While attacking the human element is by no means a new tactic, according to the recently released Proofpoint Human Factor 2016 report, social engineering has become the most used attack technique as attackers trick people into infecting their computers themselves and are less reliant on automated exploits.
Proofpoint found 99.7 percent of attachment documents and 98 percent of URLs in malicious email campaigns required human interaction to infect the target.
The report also found a trend among attackers who served phishing emails in the morning and social media spam at noon, timing their attacks to ensure optimal distraction. Tuesday mornings between 9-10 a.m. was the most popular time for phishing campaigns, while most social media spam hit in the afternoon, the report said.
As was the case in 2014, Tuesday remained the preferred day of the week for delivering malicious messages, though the difference compared to other days of the week was less pronounced.
The report showed attackers were most active from Monday to Wednesday and click counts by day of the week followed a similar trend, with days toward the end of the work week showing decrease in clicks.
Malicious Microsoft Office macros, which first appeared in late 90s, started fading out when Office 2007 turned macros off by default.
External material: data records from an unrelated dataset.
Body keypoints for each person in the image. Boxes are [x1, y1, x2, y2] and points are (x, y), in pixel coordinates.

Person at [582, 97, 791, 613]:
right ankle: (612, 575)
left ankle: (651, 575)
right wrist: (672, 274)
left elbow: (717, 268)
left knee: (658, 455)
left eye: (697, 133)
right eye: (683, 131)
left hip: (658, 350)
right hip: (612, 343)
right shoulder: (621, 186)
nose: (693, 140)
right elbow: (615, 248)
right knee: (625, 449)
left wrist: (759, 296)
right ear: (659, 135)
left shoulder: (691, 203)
However, bad guys began using them again in late 2014 and early 2015, and increased the volume of spam emails containing attached documents with malicious macros by the end of last year, aggressively targeting organizations in the UK and Europe.
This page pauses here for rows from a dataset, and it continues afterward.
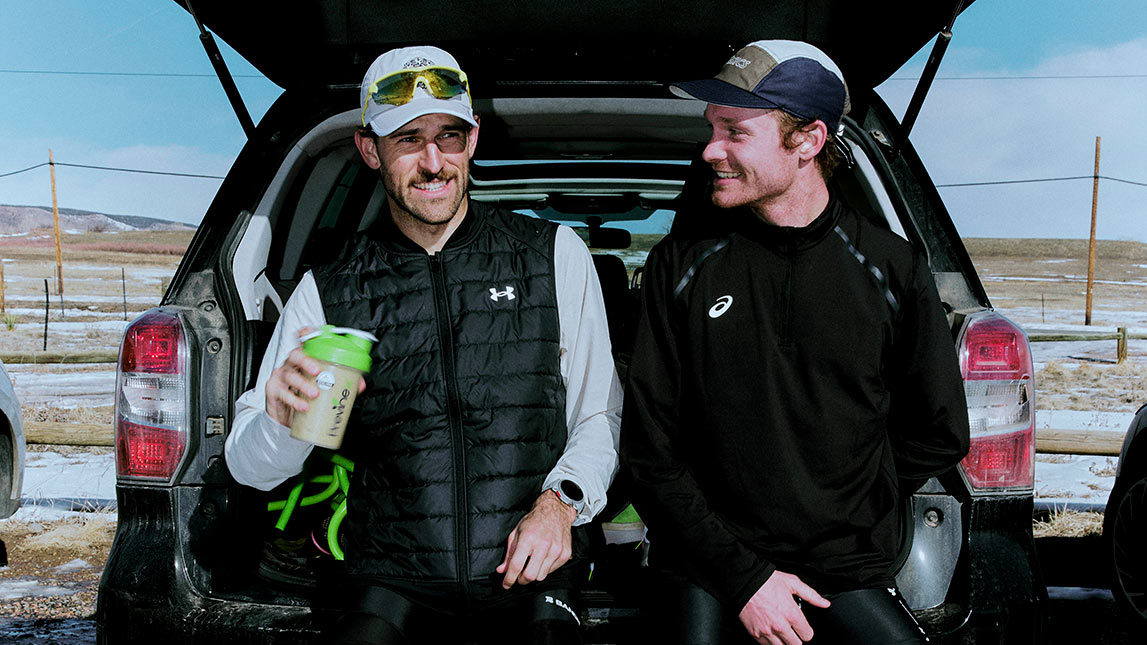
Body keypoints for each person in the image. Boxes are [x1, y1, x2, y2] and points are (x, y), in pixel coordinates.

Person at [225, 45, 622, 645]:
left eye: (449, 136)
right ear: (370, 150)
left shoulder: (551, 255)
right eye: (408, 138)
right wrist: (283, 421)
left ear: (473, 140)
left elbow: (599, 413)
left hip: (532, 569)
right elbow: (249, 468)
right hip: (388, 576)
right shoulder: (329, 289)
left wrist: (561, 506)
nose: (433, 161)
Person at [621, 40, 970, 645]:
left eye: (735, 131)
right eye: (712, 128)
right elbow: (651, 455)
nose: (710, 150)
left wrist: (850, 503)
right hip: (707, 565)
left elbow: (939, 430)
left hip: (843, 570)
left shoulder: (891, 269)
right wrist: (749, 578)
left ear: (806, 141)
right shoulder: (683, 266)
Proofpoint researchers also found social media phishing scams became 10 times more common compared to social media malware. They also found 40 percent of accounts on Facebook and 20 percent of accounts on Twitter claiming to represent a global 100 brand were unauthorized.
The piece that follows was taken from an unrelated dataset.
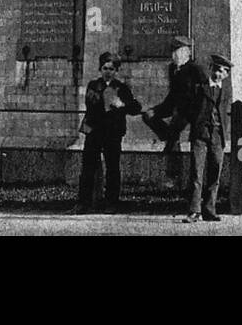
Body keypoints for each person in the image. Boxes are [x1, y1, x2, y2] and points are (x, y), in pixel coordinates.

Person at [73, 52, 143, 214]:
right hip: (95, 131)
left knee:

The report also found ransomware was highly popular in exploit kit campaigns in 2015, and that it continues to be the case in 2016. Banking Trojans were the most popular threats used in malicious email campaigns, with Dridex message volume almost 10 times greater than the next most-used threat, Proofpoint researchers said.
According to the report, people willingly downloaded more than two billion mobile applications designed to steal data, and the security company has found over 12,000 malicious mobile apps in authorized Android app stores. Many of these ended up built to steal user information, create backdoors on the compromised devices, and perform other activities.
Proofpoint researchers also said dangerous mobile applications from rogue marketplaces affect 2 in 5 enterprises. Additionally, 40 percent of large enterprises sampled by the security firm had malicious apps from rogue app stores on mobile devices, with these programs capable of stealing personal information, passwords or data.